83. "It May Look Like a Walnut," The Dick Van Dyke Show (1963)
Welcome to the “100 Best Sitcom Episodes of All Time,” a countdown for winter 2012. Each episode will get a separate blog post, counting backward toward No. 1. A list of the programs revealed so far is here and an introduction to the project is here.
Dick Van Dyke Show executive producer Sheldon Leonard (the same guy threatening Gracie Allen at No. 95) did not like the script for this episode. "He thought it was a little too bizarre, and he didn't think it would be funny," recounts the show's star in Vince Waldron's indispensible Official Dick Van Dyke Show Book. But scriptwriter (and series creator) Carl Reiner insisted on filming it, and it became one of the best-known sitcom episodes of all time. (Another tidbit from Waldron's book: The cast and crew got constipated from munching walnuts throughout the week this episode was taped.)

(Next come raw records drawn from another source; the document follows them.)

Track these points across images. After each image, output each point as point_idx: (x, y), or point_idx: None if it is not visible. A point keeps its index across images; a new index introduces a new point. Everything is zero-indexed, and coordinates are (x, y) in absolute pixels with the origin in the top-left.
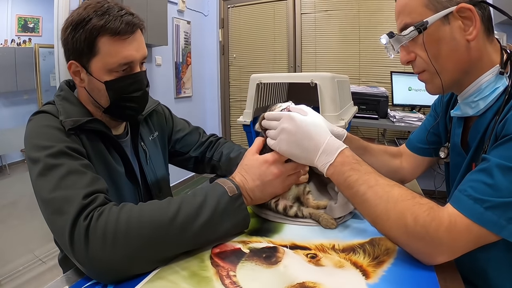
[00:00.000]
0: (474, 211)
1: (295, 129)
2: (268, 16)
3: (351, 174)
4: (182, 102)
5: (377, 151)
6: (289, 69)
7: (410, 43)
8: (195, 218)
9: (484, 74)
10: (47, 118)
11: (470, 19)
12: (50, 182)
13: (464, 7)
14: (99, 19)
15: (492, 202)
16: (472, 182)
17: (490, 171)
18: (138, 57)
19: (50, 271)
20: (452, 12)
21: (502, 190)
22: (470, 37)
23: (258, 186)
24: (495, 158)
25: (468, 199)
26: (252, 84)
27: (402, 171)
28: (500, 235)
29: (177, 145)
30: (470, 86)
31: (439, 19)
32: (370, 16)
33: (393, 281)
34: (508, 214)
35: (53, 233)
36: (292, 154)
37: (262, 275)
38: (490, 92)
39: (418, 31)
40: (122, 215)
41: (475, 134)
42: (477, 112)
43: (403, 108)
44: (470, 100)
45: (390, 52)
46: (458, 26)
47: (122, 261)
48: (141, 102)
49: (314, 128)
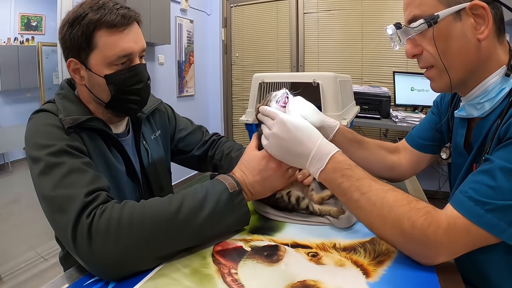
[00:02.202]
0: (474, 212)
1: (284, 135)
2: (271, 16)
3: (343, 181)
4: (184, 101)
5: (372, 146)
6: (292, 69)
7: (417, 36)
8: (197, 215)
9: (491, 75)
10: (48, 117)
11: (483, 18)
12: (51, 180)
13: (477, 4)
14: (95, 14)
15: (493, 204)
16: (473, 183)
17: (492, 173)
18: (137, 48)
19: (52, 268)
20: (465, 8)
21: (504, 193)
22: (482, 36)
23: (258, 181)
24: (499, 160)
25: (469, 200)
26: (255, 84)
27: (400, 168)
28: (500, 238)
29: (180, 144)
30: (476, 87)
31: (451, 14)
32: (373, 16)
33: (394, 280)
34: (509, 217)
35: (56, 231)
36: (284, 159)
37: (263, 273)
38: (497, 94)
39: (428, 25)
40: (124, 212)
41: (478, 135)
42: (483, 114)
43: (405, 108)
44: (476, 101)
45: (395, 44)
46: (469, 23)
47: (125, 258)
48: (143, 94)
49: (305, 133)
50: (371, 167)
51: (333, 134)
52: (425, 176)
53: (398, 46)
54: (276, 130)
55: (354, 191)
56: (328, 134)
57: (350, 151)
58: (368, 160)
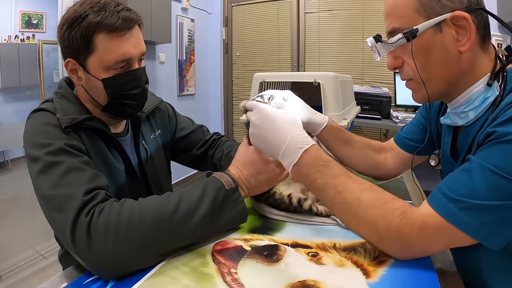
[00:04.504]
0: (448, 210)
1: (260, 122)
2: (272, 15)
3: (318, 177)
4: (185, 100)
5: (359, 144)
6: (292, 68)
7: (398, 48)
8: (195, 212)
9: (475, 84)
10: (46, 116)
11: (465, 28)
12: (50, 179)
13: (459, 15)
14: (95, 15)
15: (467, 203)
16: (450, 181)
17: (470, 172)
18: (136, 53)
19: (51, 266)
20: (446, 20)
21: (479, 193)
22: (463, 48)
23: (253, 174)
24: (478, 159)
25: (443, 197)
26: (256, 83)
27: (385, 167)
28: (474, 238)
29: (180, 143)
30: (459, 96)
31: (431, 27)
32: (374, 16)
33: (394, 280)
34: (483, 218)
35: (55, 230)
36: (260, 148)
37: (263, 273)
38: (481, 103)
39: (407, 39)
40: (123, 210)
41: (464, 144)
42: (467, 123)
43: (406, 109)
44: (460, 110)
45: (376, 55)
46: (451, 35)
47: (124, 256)
48: (140, 99)
49: (281, 122)
50: (356, 165)
51: (320, 131)
52: (425, 176)
53: (379, 58)
54: (254, 118)
55: (329, 189)
56: (315, 130)
57: (335, 148)
58: (353, 158)
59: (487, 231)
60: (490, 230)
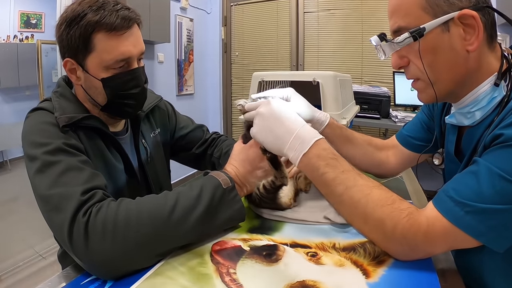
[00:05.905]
0: (454, 213)
1: (268, 113)
2: (271, 15)
3: (327, 171)
4: (184, 99)
5: (361, 142)
6: (292, 68)
7: (404, 47)
8: (192, 211)
9: (482, 84)
10: (44, 115)
11: (473, 27)
12: (48, 179)
13: (467, 14)
14: (94, 15)
15: (474, 207)
16: (457, 183)
17: (477, 175)
18: (135, 52)
19: (50, 266)
20: (453, 18)
21: (486, 196)
22: (471, 47)
23: (249, 171)
24: (485, 162)
25: (450, 200)
26: (254, 82)
27: (387, 165)
28: (479, 241)
29: (180, 142)
30: (466, 96)
31: (438, 25)
32: (373, 16)
33: (393, 280)
34: (489, 221)
35: (52, 230)
36: (264, 138)
37: (262, 273)
38: (488, 103)
39: (414, 38)
40: (120, 210)
41: (469, 144)
42: (473, 123)
43: (405, 108)
44: (466, 110)
45: (380, 55)
46: (458, 34)
47: (122, 256)
48: (139, 99)
49: (289, 115)
50: (358, 163)
51: (322, 129)
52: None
53: (384, 57)
54: (262, 109)
55: (339, 184)
56: (317, 128)
57: (337, 146)
58: (355, 156)
59: (493, 234)
60: (496, 233)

Leonard was right to be wary. There were already two Dick Van Dyke Show episodes with dream sequences before "Walnut": "Washington vs. the Bunny" and a candidate for the show's worst entry, "The Bad Old Days." But in both of those, Rob's dreams were clearly designed to teach him some kind of lesson, in the tradition of the many sitcom episodes that rip off A Christmas Carol. "It May Look Like a Walnut" is closer to the way we really dream, with inexplicable images and an increasing sense of paranoia. It makes a common object seem threatening just by multiplying it and putting it in places we don't expect — in the same way a common word can suddenly seem strange if we stare at it long enough.
The scenes with Mary Tyler Moore are probably better remembered, but I think it's the office scene with Buddy and Sally that allows the story to sustain itself. How can Rob know what's real when he's talking to two people who never take anything seriously?
Rob: (explaining how he teased Laura the night before) I was pretending that I was this guy Kolak, who breathes water.
Sally: Oh, yeah. The four-eyed monster they threw out of the UN. He came from the planet Twilo.
Rob: You see that picture too?
Sally: No. They made a picture out of that?
Rob: Last night, on television.
Sally: Nooo, I was at the UN the day it happened!
Everyone behaves just slightly out of character in this episode (Laura could have tried to scare Rob to get even, but she seems to be carrying things a little far...), which makes it more fun than a dream sequence with elaborate costumes. And the only lesson here is not to watch TV in bed when you've got Mary Tyler Moore lying just inches away.
• Rob and Laura Petrie's twin beds are often invoked as a symbol of how prudish TV was in the 1960s, but they also seem to make the blocking in DVD's bedroom scenes more effective. In the first scene of this episode, Van Dyke uses the beds as props — repeatedly leaping over them and jumping in and out of the space between them. I don't think he'd be as funny with a queen-size bed.
• Mary Tyler Moore sliding down the mountain of walnuts in her capri pants is one of the most iconic images in sitcom history. But I doubt that Playboy ever ripped it off for a centerfold spread. Maybe a closet full of tribbles instead?